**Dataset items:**

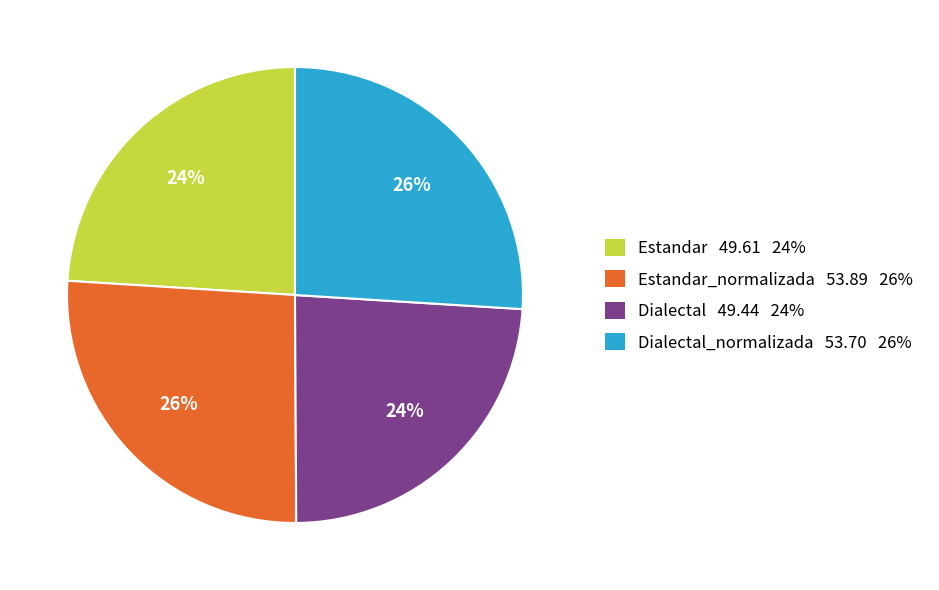

Is the sum of Dialectal 49.44 24% and Estandar 49.61 24% greater than half?

No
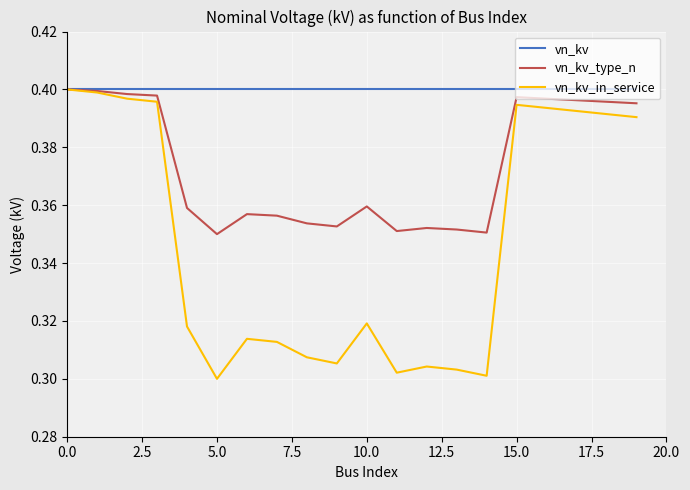

Which series has the largest range (max minus min)?

vn_kv_in_service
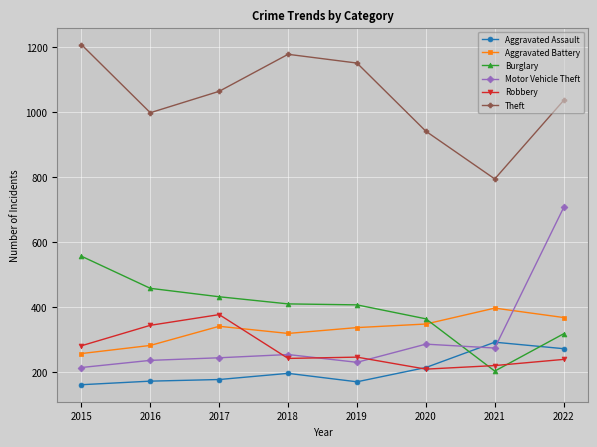

What are all the series names shown in the legend?

Aggravated Assault, Aggravated Battery, Burglary, Motor Vehicle Theft, Robbery, Theft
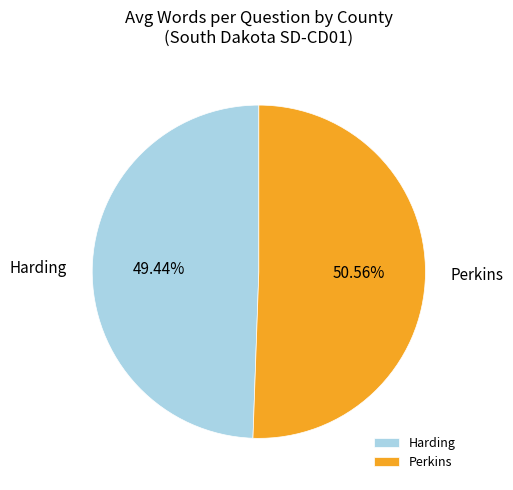

Combined, do Harding and Perkins account for over 50%?

Yes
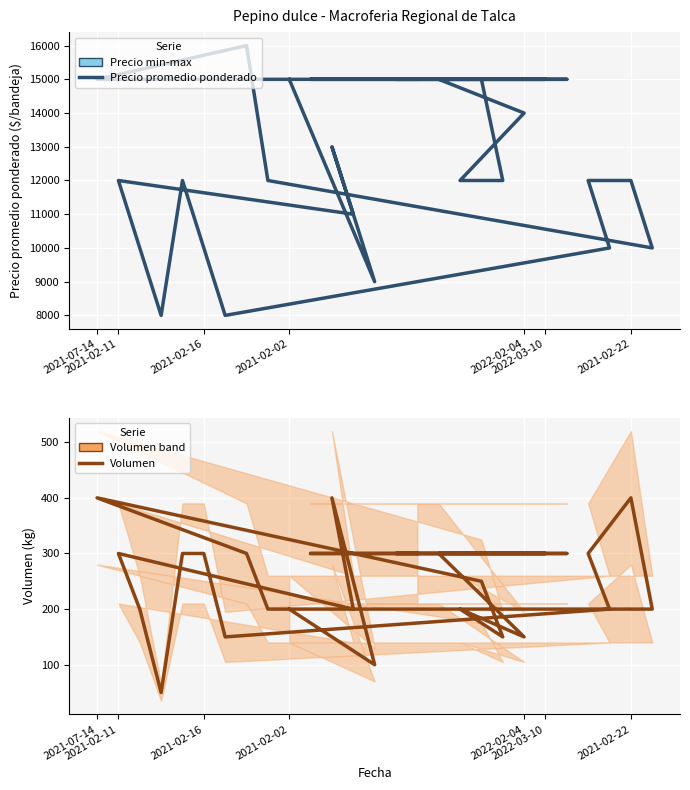

Count the Precio promedio ponderado values in the range 10000 to 15000.

23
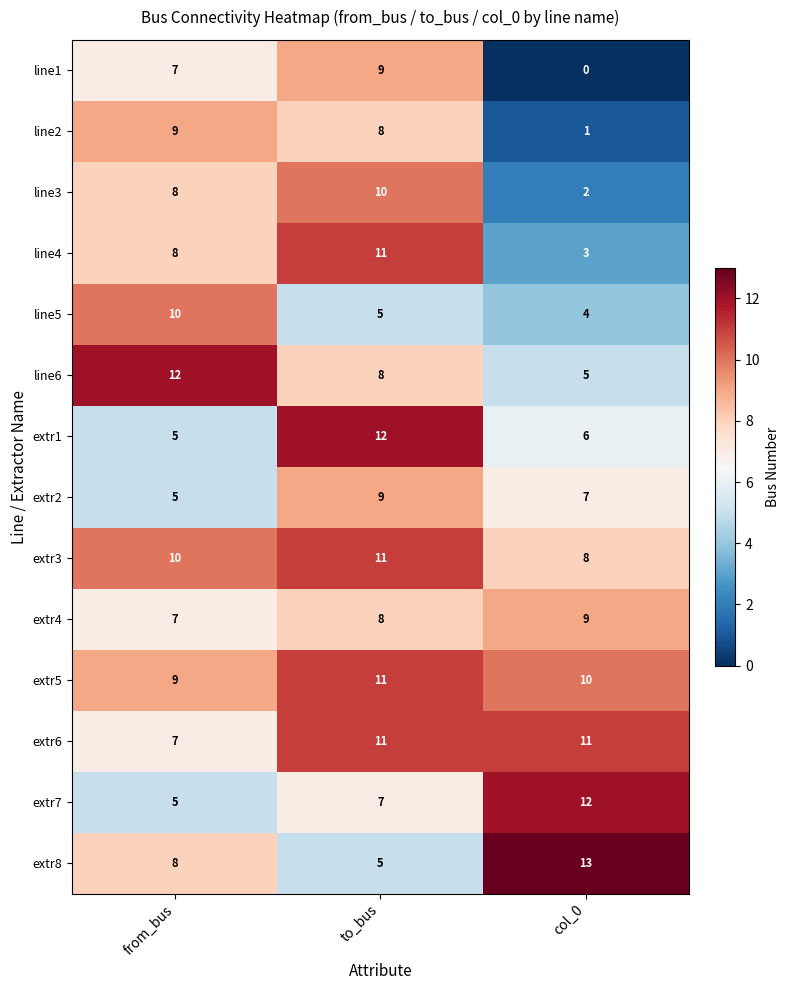

Which category has the lowest value across all series?

col_0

**Work order:** Starting at the line containing "Which category has" and continuing through the end of the records, switch "lowest" to "highest" and give those lines again with nothing else changed.

**Answer to this task:**
Which category has the highest value across all series?

col_0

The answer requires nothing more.